Which point is collinear with points A and C?

A.
(0, 0)

B.
(1, 0)

C.
(0, –1)

D.
(–2, 2)


http://static.k12.com/calms_media/media/202500_203000/202592/1/8a992e88dbbabd6dcaf1dd91a8c102cfd382b597/28851_000515-23_ChoiceD.jpg

Answer 1

http://www.mathsisfun.com/definitions/collinear.html

Answer 2

that just lets me move the letters.....

Answer 3

have you covered slopes of lines yet?

Answer 4

nope

Answer 5

so... how are you supposed to find which of the given choices are collinear anyway?

Answer 6

i was absent and i dont understand this

Answer 7

well.... you find the slope between points A and C
and any other point " P "that is collinear to A and C, will also have the same slope

so when testing for say A and P, should give the same slope as A and C
and when testing for C and P, will also give the same slope

but you may want to cover the slopes sections first -> http://www.mathsisfun.com/geometry/slope.html

Answer 8

@Loser66

Answer 9

notice that point A is at (3,-4)
and point C is at (-4, 3)
thus the slope of points A and C would be \(\bf \begin{array}{lllll}
&x_1&y_1&x_2&y_2\\
&({\color{red}{ 3}}\quad ,&{\color{blue}{ -4}})\quad &({\color{red}{ -4}}\quad ,&{\color{blue}{ 3}})
\end{array}
\\\quad \\

slope = {\color{green}{ m}}= \cfrac{rise}{run} \implies \cfrac{{\color{blue}{ y_2}}-{\color{blue}{ y_1}}}{{\color{red}{ x_2}}-{\color{red}{ x_1}}}\)

once you find their slope
do the same testing with the given choices

Answer 10

so @jdoe0001 it would be \[\frac{ 3-(-4) }{ (-4)-3 }\]

Answer 11

yeap that makes it \(\bf \cfrac{ 3-(-4) }{ (-4)-3 }\implies \cfrac{3+4}{-4-3}\implies \cfrac{\cancel{ 7 }}{-\cancel{ 7 }}\implies -1\leftarrow AC\ slope\)

Answer 12

-1

Answer 13

so... we know that the slope of AC is -1
so let us test say the 1st choice

say picking either A or C and the given point so (0,0) \(\bf \begin{array}{lllll}
&x_1&y_1&x_2&y_2\\
A&({\color{red}{ 3}}\quad ,&{\color{blue}{ -4}})\quad &({\color{red}{ 0}}\quad ,&{\color{blue}{ 0}})
\end{array}
\\\quad \\

slope = {\color{green}{ m}}= \cfrac{rise}{run} \implies \cfrac{{\color{blue}{ 0}}-{\color{blue}{ 3}}}{{\color{red}{ 0}}-{\color{red}{ (-4)}}}\implies \cfrac{-3}{4}\ne -1\)

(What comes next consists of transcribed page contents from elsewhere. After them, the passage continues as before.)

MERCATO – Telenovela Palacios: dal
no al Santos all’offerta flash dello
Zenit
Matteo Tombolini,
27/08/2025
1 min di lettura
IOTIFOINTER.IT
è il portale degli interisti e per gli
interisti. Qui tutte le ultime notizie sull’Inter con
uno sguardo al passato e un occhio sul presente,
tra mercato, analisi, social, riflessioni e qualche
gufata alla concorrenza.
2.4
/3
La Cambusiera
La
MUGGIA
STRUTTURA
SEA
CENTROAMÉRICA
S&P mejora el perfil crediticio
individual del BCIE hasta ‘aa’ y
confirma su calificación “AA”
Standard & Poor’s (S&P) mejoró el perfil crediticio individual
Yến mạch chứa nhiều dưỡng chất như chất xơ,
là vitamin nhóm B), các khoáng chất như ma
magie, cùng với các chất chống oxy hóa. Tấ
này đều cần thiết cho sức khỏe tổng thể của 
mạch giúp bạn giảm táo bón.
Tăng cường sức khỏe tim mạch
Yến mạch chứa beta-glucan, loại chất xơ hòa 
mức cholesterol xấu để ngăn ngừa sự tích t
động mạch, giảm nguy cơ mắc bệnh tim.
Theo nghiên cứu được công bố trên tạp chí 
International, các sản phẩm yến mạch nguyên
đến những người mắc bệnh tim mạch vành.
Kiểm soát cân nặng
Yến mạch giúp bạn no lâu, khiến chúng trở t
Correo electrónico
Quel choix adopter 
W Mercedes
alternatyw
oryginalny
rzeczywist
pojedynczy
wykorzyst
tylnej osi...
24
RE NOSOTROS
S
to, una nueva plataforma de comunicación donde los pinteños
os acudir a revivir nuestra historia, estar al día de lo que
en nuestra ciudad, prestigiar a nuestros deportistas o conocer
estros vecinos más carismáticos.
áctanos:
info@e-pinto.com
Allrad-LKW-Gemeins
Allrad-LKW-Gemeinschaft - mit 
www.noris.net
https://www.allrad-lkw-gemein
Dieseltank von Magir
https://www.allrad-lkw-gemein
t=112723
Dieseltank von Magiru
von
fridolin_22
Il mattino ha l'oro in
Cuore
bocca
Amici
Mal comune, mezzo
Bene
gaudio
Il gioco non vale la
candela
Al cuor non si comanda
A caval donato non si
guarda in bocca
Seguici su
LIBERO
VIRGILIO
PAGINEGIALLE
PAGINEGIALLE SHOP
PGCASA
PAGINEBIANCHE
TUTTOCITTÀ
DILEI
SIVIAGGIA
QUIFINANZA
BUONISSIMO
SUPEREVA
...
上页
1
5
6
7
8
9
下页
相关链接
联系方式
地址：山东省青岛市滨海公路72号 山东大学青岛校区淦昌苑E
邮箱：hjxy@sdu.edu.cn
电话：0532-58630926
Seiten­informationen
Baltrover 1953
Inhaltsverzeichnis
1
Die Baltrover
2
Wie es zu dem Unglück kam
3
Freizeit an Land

so the slope of A and point (0,0) is not -1...thus they're NOT collinear

Answer 14

so it would be A (0,0)

Answer 15

hmm hold the mayo.... messed up a bit...lemme fix that quick

Answer 16

okay :)

Answer 17

\(\bf \begin{array}{lllll}
&x_1&y_1&x_2&y_2\\
A&({\color{red}{ 3}}\quad ,&{\color{blue}{ -4}})\quad &({\color{red}{ 0}}\quad ,&{\color{blue}{ 0}})
\end{array}
\\\quad \\

slope = {\color{green}{ m}}= \cfrac{rise}{run} \implies \cfrac{{\color{blue}{ 0}}-{\color{blue}{ (-4)}}}{{\color{red}{ 0}}-{\color{red}{ (3)}}}\implies \cfrac{4}{-3}\ne -1\)

so anyhow.. still no dice on that one